Güncel Sorunlara Cevap Verememe: Neoklasik-ana akım öğretinin günümüz sosyo-ekonomik gelişmelerine, krizlerine ve gelişmelere cevap veremediği eleştirisi getirilmektedir. Özellikle 2008 Küresel Finans Krizi sonrasında bu eleştiriler daha da güçlenmiştir.
Bu eleştirilerin, neoklasik iktisadın evrensellik iddiasını zayıflattığı ve farklı iktisadi düşünce okullarının ortaya çıkmasına zemin hazırladığı ifade edilmektedir. Eleştiriler, aynı zamanda iktisat eğitiminin içeriği ve metodolojisi hakkında da tartışmaları beraberinde getirmiştir.
Neoklasik İktisat ve Anaakım/Ortodoks İktisat Ayrımı
Neoklasik iktisat, günümüzde iktisat disiplininin ortodoksisini temsil etmektedir.

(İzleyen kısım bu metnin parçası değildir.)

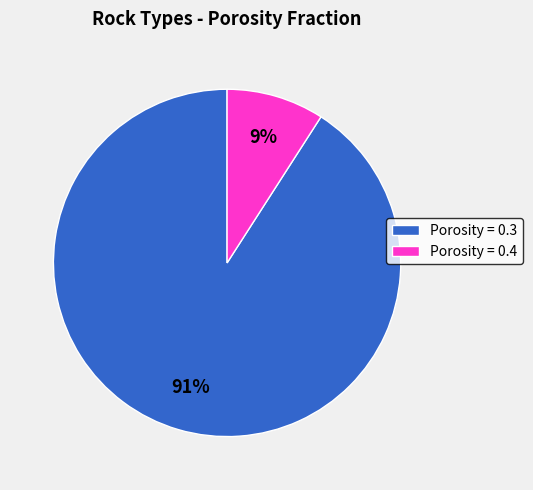

Rank the categories by value from highest to lowest.

Porosity = 0.3, Porosity = 0.4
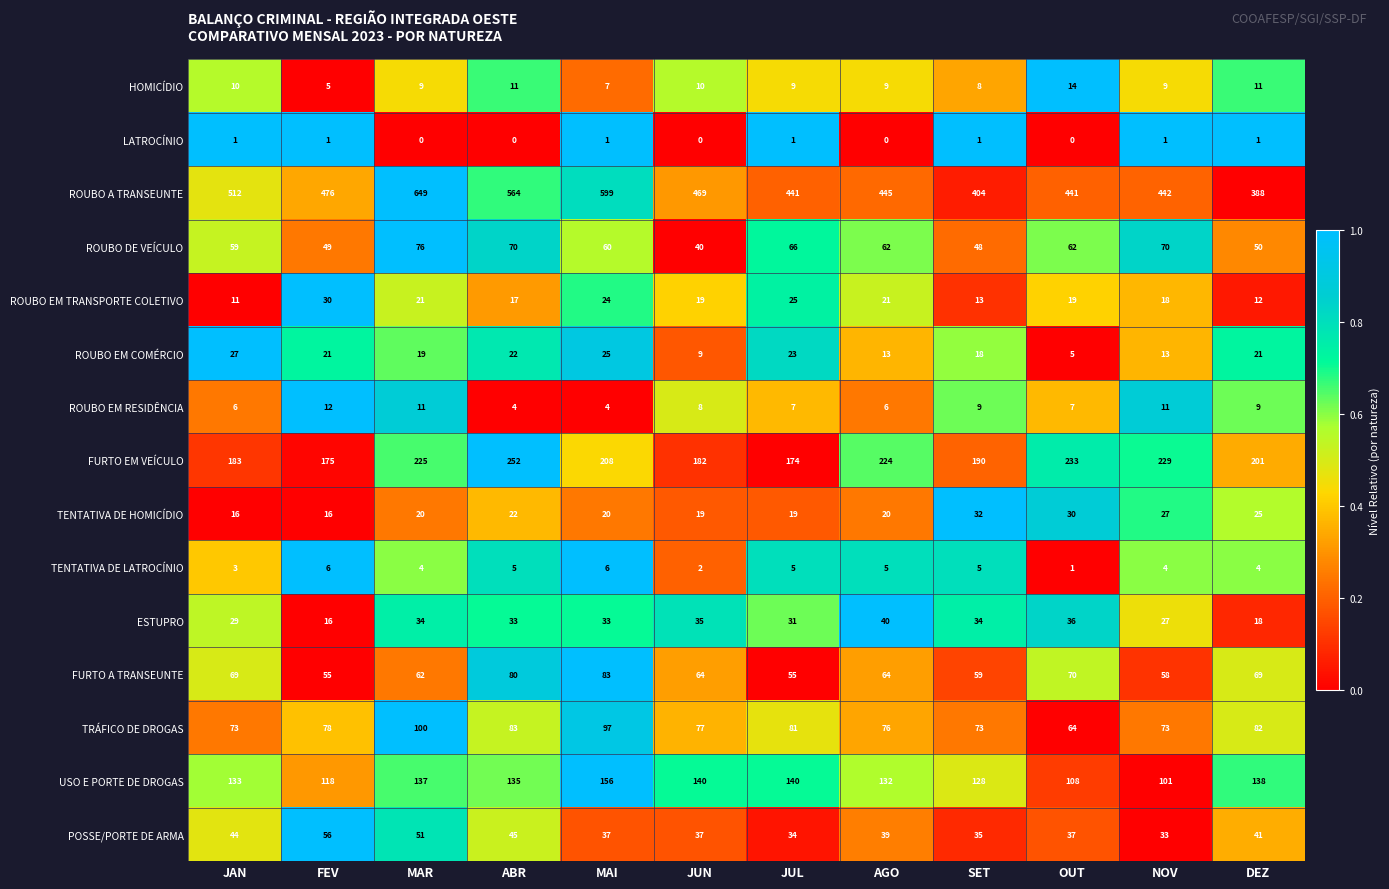

Between JUL and NOV, which series saw the biggest shift?

FURTO EM VEÍCULO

Ortodoksi kavramı, iktisat biliminde hakim paradigmayı ifade eder. Ortodoks bir yaklaşım, belirli bir disiplin içinde geniş ölçüde kabul gören ve en az sorgulanan düşünce veya kurallar bütünü olarak tanımlanmaktadır.
Anaakım iktisat ise Neoklasik İktisattan ibaret değildir ve neoklasik iktisat dışında başka yaklaşım ve düşünce okullarını da barındırır. Anaakım iktisat, entelektüel ve sosyolojik veçheleri olan bir terimdir. Entelektüel tanım teorik kavramlara veya yöntemlere, sosyolojik tanım ise toplumsal gruplara ve iletişim ağlarına dayanır.

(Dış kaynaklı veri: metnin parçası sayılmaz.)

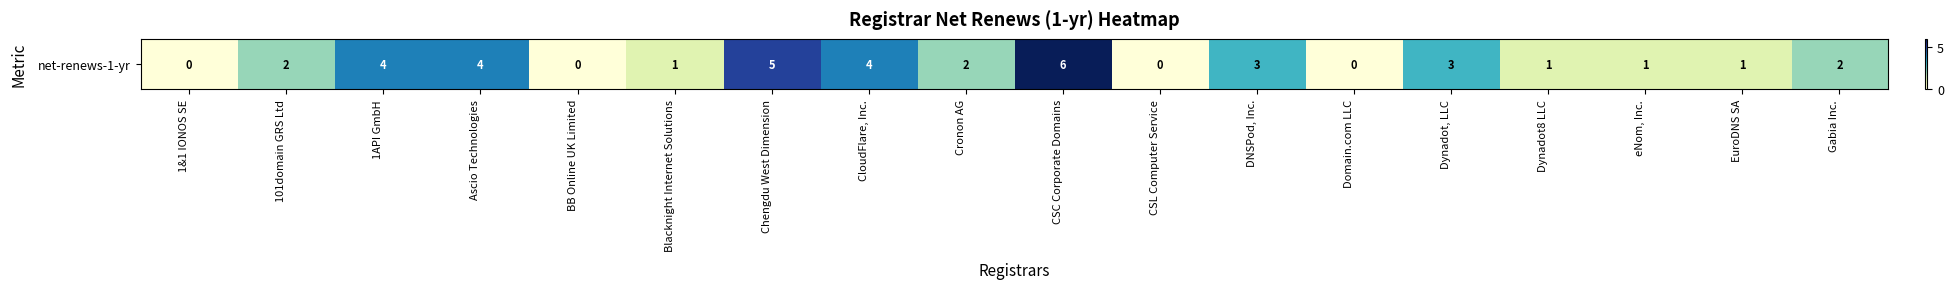

How many values are above zero?

14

Hem ortodoksi hem de anaakım iktisadın zaman içinde değişebilen bir yapıya sahip olduğu belirtilmiştir.
Ana akım öğretinin yetersizliği ve günümüz sosyo-ekonomik gelişmelerine cevap verememesi karşısında, Heterodoks ve Post-otistik iktisat gibi muhalif ekonomik görüşler popülerlik kazanmıştır. Bu yaklaşımlar, iktisadı sosyal, psikolojik, kültürel, kurumsal çerçevede ele alma gereğini vurgulamakta ve matematiğin araç olarak kullanılmasını savunmaktadır. Heterodoks iktisat, ana akım iktisada alternatif olarak ortaya çıkmış ve özellikle kurumsal iktisat, evrimsel iktisat, post-Keynesyen iktisat, feminist iktisat gibi farklı akımları bünyesinde barındırmaktadır. Bu yaklaşımlar, neoklasik varsayımların sınırlarını ve yetersizliklerini eleştirmekte ve daha gerçekçi ve kapsayıcı bir iktisat analizi sunmayı hedeflemektedir.